> [ASSIGNED TASK]
Repeat the listing below word for word, leaving out the pictures.
*** Opening of RECORD EXCERPTS ***
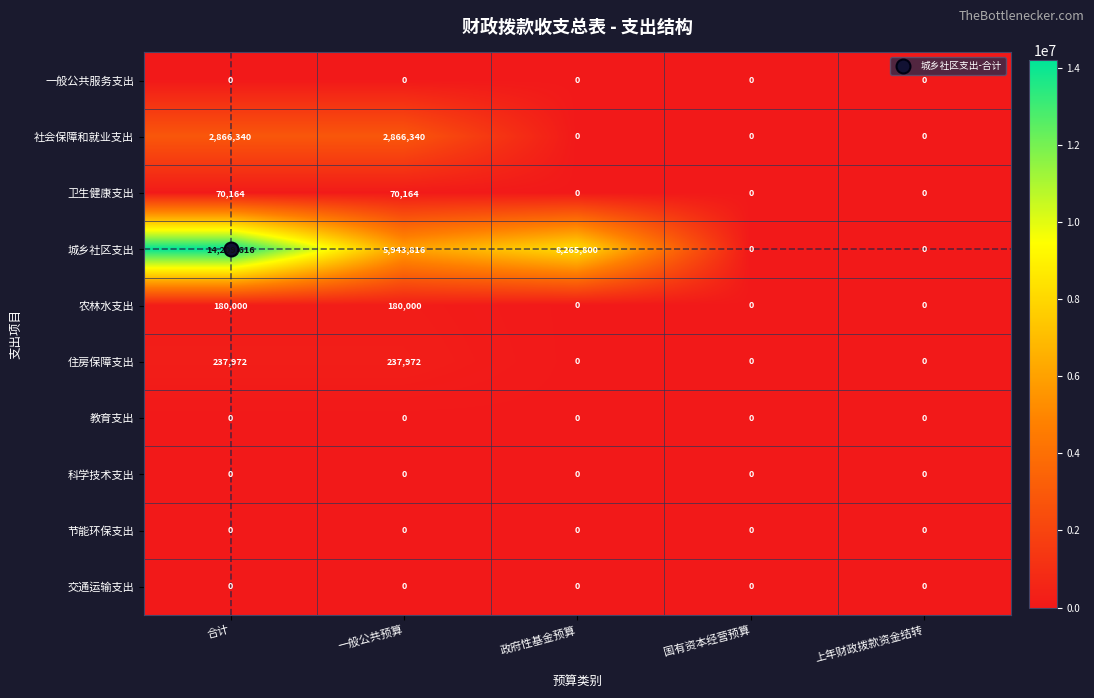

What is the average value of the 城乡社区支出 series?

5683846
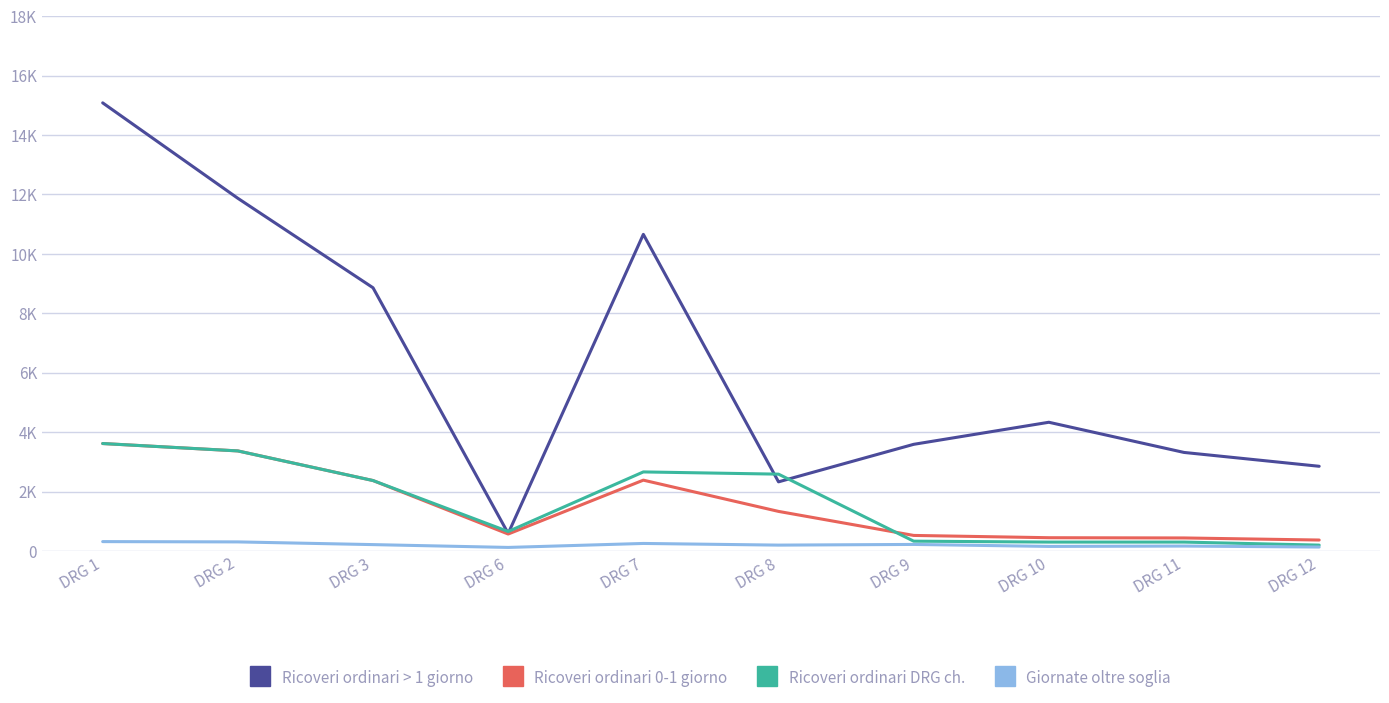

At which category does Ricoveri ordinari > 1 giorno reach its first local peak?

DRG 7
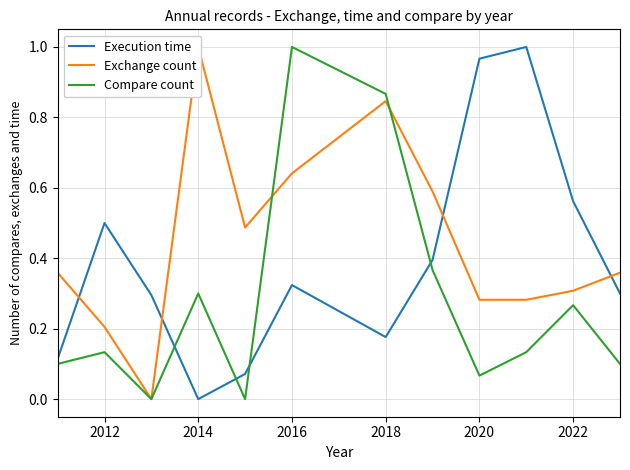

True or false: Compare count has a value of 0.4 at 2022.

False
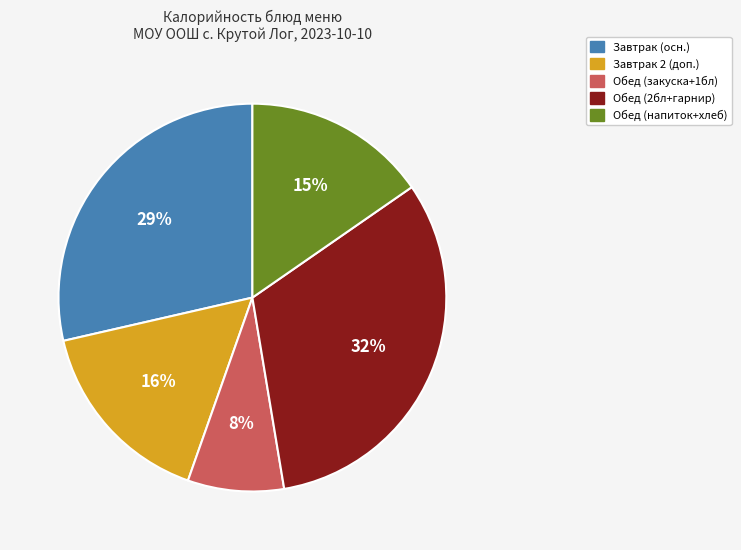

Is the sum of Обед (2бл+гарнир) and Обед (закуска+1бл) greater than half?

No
*** Close of RECORD EXCERPTS ***
> [RESULT OF THE TASK]
What is the average value of the 城乡社区支出 series?

5683846

At which category does Ricoveri ordinari > 1 giorno reach its first local peak?

DRG 7

True or false: Compare count has a value of 0.4 at 2022.

False

Is the sum of Обед (2бл+гарнир) and Обед (закуска+1бл) greater than half?

No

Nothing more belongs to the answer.